Much of the plot of the novel concerns Hester’s struggle with her sense of guilt concerning her adultery. She is first betrayed by her husband for sleeping with her lover and then lies to her daughters about her life and her feelings.
A handbill announcing a special reading group meeting of The Scarlet Letter on November 3 in Boston. Regarded as the first public reading of The Scarlet Letter by a woman, the event was organized by the Northeastern Book Alliance and featured women in literature including Hester Prynne, who read the first two chapters. It was a great success, however, the volunteers had to choose carefully: many of the women in the audience were pregnant or nursing.
What readers remember most about Hester and Arthur Prynne is their illicit affair: Hester’s hopeless isolation, Pynne’s adultery, and the obsession Chillingworth has with this adulterous couple.
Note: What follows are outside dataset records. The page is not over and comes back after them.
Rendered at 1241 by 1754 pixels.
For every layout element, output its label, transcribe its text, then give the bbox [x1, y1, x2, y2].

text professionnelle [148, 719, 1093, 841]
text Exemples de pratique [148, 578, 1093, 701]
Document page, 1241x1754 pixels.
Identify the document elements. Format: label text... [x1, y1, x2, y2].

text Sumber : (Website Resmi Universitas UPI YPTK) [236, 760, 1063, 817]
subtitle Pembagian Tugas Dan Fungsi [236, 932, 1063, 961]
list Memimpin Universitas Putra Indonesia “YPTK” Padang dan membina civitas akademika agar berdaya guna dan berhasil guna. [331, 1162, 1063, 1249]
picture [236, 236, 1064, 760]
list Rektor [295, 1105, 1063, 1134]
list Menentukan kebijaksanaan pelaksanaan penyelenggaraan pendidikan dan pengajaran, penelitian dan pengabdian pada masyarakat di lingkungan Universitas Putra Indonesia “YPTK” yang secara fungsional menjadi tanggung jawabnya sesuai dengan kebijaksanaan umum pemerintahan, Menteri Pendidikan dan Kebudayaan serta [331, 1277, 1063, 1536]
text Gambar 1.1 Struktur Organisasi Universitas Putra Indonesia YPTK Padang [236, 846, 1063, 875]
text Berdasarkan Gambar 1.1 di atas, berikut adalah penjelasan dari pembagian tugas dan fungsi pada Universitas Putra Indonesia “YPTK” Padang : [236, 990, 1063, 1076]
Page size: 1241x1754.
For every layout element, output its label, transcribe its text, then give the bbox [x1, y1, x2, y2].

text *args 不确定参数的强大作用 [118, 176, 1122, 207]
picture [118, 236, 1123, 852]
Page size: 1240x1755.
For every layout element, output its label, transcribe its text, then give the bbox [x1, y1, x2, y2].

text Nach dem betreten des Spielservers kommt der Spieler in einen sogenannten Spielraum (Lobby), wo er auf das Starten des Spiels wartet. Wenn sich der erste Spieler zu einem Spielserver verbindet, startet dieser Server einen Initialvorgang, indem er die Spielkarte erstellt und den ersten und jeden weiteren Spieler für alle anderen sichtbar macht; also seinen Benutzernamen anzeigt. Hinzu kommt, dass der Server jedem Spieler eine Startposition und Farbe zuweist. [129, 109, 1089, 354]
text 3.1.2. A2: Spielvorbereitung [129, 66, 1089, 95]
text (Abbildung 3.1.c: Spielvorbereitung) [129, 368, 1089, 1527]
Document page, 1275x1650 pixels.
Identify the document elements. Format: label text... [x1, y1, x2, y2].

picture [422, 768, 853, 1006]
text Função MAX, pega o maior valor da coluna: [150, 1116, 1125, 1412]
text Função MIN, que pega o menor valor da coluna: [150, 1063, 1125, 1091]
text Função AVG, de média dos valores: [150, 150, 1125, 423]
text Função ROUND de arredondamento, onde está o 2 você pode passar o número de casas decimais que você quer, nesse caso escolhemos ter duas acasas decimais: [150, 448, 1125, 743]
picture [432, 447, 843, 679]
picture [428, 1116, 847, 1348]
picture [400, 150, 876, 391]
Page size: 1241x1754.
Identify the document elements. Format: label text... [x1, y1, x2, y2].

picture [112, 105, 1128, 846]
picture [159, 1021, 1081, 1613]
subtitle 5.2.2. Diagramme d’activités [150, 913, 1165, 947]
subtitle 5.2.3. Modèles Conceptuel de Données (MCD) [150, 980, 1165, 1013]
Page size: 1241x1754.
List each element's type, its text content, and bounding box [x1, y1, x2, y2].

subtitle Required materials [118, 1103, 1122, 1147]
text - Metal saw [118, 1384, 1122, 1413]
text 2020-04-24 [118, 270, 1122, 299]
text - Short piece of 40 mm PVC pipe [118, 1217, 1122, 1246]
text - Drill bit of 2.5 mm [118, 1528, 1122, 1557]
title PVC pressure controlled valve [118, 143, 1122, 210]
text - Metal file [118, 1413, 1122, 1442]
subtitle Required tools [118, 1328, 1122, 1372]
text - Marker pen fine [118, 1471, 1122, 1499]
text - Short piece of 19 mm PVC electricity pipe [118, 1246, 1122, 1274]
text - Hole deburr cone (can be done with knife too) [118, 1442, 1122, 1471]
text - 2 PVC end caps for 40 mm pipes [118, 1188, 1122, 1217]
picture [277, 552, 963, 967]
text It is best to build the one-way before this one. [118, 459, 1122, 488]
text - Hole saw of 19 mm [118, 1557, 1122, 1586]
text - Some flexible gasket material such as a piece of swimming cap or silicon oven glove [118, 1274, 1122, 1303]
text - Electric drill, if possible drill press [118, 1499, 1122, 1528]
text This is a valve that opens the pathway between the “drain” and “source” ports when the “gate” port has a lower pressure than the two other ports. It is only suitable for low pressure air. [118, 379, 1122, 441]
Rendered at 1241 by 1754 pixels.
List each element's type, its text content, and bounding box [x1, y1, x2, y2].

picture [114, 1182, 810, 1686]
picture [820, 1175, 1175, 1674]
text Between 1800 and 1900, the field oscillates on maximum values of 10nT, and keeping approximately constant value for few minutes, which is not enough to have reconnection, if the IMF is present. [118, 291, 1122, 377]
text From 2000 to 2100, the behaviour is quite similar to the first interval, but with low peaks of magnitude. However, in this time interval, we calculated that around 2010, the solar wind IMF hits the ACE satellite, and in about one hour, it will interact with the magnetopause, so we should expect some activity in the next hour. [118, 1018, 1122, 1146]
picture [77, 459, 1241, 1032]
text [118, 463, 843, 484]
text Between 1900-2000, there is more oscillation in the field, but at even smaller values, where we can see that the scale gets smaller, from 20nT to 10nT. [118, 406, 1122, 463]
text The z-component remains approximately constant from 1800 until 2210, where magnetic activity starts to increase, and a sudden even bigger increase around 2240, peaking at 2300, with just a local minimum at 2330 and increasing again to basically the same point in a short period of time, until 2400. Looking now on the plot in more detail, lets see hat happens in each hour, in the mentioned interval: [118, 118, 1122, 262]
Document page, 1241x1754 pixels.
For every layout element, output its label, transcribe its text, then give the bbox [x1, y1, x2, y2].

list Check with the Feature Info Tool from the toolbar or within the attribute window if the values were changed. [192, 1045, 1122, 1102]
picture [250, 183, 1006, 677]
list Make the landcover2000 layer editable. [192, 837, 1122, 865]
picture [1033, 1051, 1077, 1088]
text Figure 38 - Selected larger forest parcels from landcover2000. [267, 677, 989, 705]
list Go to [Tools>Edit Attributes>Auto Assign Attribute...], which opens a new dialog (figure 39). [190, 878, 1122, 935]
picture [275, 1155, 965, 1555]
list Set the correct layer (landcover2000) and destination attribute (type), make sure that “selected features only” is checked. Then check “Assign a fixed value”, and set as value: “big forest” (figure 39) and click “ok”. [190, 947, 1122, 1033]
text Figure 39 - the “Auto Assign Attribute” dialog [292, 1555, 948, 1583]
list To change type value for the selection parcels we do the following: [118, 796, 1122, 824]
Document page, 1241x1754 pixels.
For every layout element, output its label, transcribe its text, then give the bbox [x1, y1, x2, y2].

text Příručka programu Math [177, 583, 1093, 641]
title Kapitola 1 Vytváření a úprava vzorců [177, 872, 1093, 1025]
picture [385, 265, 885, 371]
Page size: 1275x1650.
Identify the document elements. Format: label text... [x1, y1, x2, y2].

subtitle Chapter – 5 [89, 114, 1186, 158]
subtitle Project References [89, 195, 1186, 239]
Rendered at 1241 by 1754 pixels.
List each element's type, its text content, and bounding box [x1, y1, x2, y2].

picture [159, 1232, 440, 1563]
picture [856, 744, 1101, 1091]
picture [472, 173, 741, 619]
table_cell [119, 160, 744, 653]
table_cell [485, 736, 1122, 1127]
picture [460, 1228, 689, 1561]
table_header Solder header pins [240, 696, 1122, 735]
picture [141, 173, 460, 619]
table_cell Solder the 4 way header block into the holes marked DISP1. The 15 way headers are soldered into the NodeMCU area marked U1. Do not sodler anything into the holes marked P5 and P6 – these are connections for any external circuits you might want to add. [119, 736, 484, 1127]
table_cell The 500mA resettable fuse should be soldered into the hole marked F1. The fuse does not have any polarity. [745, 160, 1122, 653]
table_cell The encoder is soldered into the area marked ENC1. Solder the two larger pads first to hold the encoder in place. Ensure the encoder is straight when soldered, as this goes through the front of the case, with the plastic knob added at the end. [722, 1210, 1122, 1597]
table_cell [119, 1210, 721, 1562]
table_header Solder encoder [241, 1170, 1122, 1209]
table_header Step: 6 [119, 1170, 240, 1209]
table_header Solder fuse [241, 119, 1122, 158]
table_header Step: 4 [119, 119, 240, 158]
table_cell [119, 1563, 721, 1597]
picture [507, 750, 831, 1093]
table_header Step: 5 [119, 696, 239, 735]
Hester Prynne was sentenced to a term of imprisonment in the Massachusetts state prison at Charlestown. She was sent to jail on May 13, -16, 1730, under a sentence of two years for adultery. After Hester’s imprisonment, the first edition of the novel was published. To publicize the book, it was printed in the two leading New England newspapers, the Boston Gazette and the Boston News-Letter, and then was read aloud in the town sessions to audiences that included all the townsfolk, the ministers and the lawyers.
Hester Prynne is condemned by Reverend Dimmesdale, who is concerned that public knowledge of her sin will destroy her husband’s reputation and social position and will destroy her hope of achieving a happy life. For him, Hester’s promise to tell the truth when she is asked and her continued refusal to do so is proof of her moral corruption.